Here’s the data from one of my iPhone images:
Lat: 51°56’8.2"N
Long: 0°39’20.36"W

iSpot doesn’t cache your lat/lon location either against your user account or in a browser cookie. There is a ‘hometown’ field in one table but that’s for storing place names and we don’t geocode from that into lat/lon.

Thistle’s values are degrees, minutes and seconds, separated by semicolons, rather than the specific symbols shown in the values from your iPhone, but they’re the same numbers. I would expect that the latitude and longitude are stored as decimal degrees. The issue I overlooked is EXIF viewers being clever and interpreting the field values rather than just displaying the raw numbers/text.

The next steps are to use Google Maps to compare the location -3.1601736 55.9594845 to where it should be, and to specify the EXIF viewer used so that Chris can use it on one of his images.

Doh!

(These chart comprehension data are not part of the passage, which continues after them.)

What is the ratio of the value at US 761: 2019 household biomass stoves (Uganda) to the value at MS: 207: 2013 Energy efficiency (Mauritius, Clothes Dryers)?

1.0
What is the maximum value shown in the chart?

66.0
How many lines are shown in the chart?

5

Of course they are. Too early in the morning! Its effectively the same as the iPhone, just with different delimiters and no units.

ALL my current Observations are Auto-located as soon as I add ANY infornation to an Observation
I have NOT added a photo here, just a title and date
I am happy with it but I would like to know how to switch it off
I remember being asked recently, for the first time in years, that “iSpot would like to know your location” I clicked OK maybe ten days ago.
I will switch on my Camera EXIF (it eats battery power) and see what happens later today
I suspect it will switch off the rememberd one.

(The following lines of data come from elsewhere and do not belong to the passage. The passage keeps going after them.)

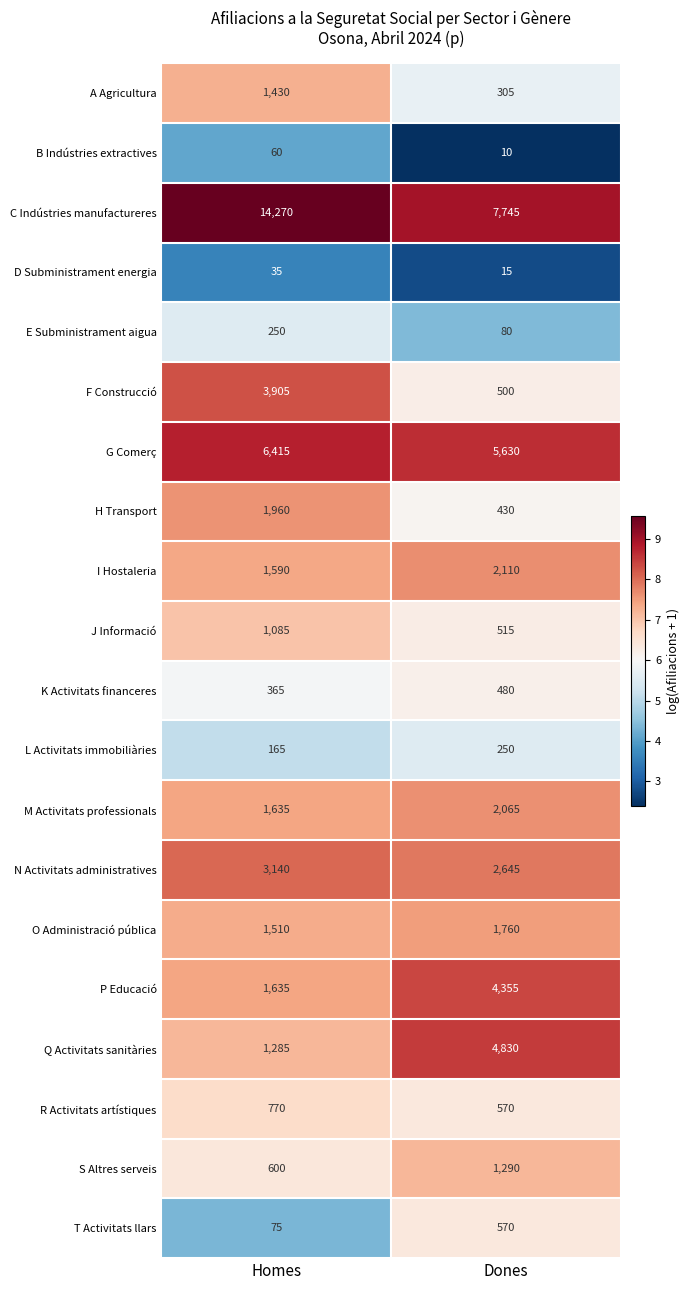

Rank the categories by B Indústries extractives value from highest to lowest.

Homes, Dones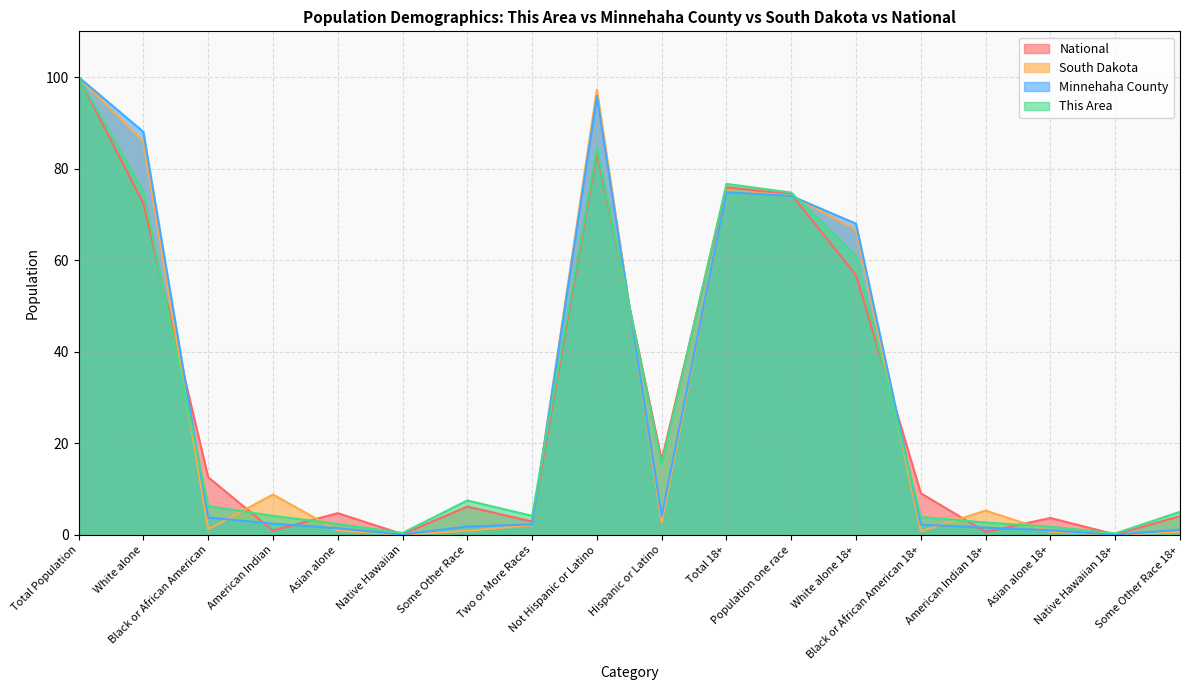

At which label does Minnehaha County reach its minimum?

Native Hawaiian 18+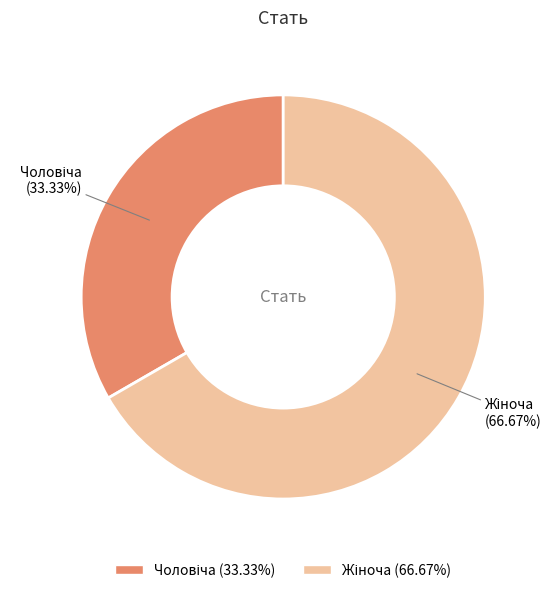

Is there a majority slice in this chart?

Yes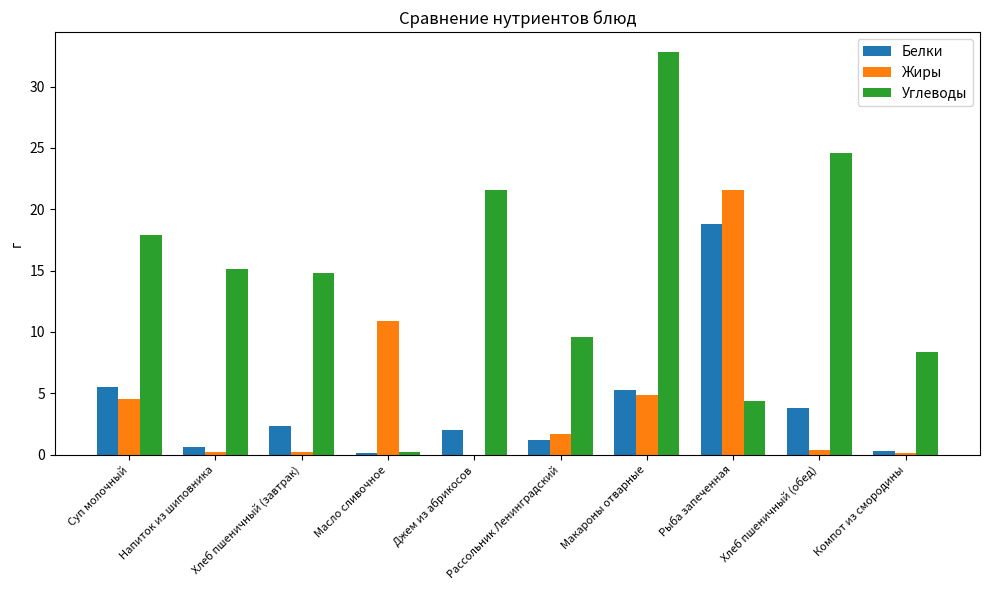

Which series has the largest range (max minus min)?

Углеводы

That’s a browser thing, not iSpot - your browser is seeing a form that’s asking for location data and being clever. If you say yes it will work out your location from your IP address - which may not be particularly accurate - and save it in its own settings. If you’re using Chrome you can manage which sites can/have saved your location with this page:
chrome://settings/content/location

Think I have mentioned a few times before that although there are standards for storing metadata in .jpg and other file formats the camera and phone manufacturers do not stick to them properly. This means it is very difficult for software to correctly interpret image files from all devices, those websites that do this correctly probably have several libraries and clever bits of code to check for all the possible variations of how the data could be stored.
Ispot just uses one of the libraries to get the location data and time etc from the metadata in the image file, this works fine for some camera/phones but not all of them. This has been tested repeatedly by me and a range of cameras both on the old version of ispot with a couple of different location libraries and on the current version of ispot. At least one of my cameras produced images where the metadata could not be read by the particular library in use at that time and I think one produced images where the date was correct but either the lat or long was wrong. I know that others have had similar issues.
If it is down to the wrong reading of metadata then blame the manufacturers who don’t stick to industry standards - in my case above it was the same manufacturer (canon) who produced some cameras where the metadata could be read correctly and some where it could not. Fortunately now it can.

What about Android phones?

Photographs from an Android (11) tablet are working for me.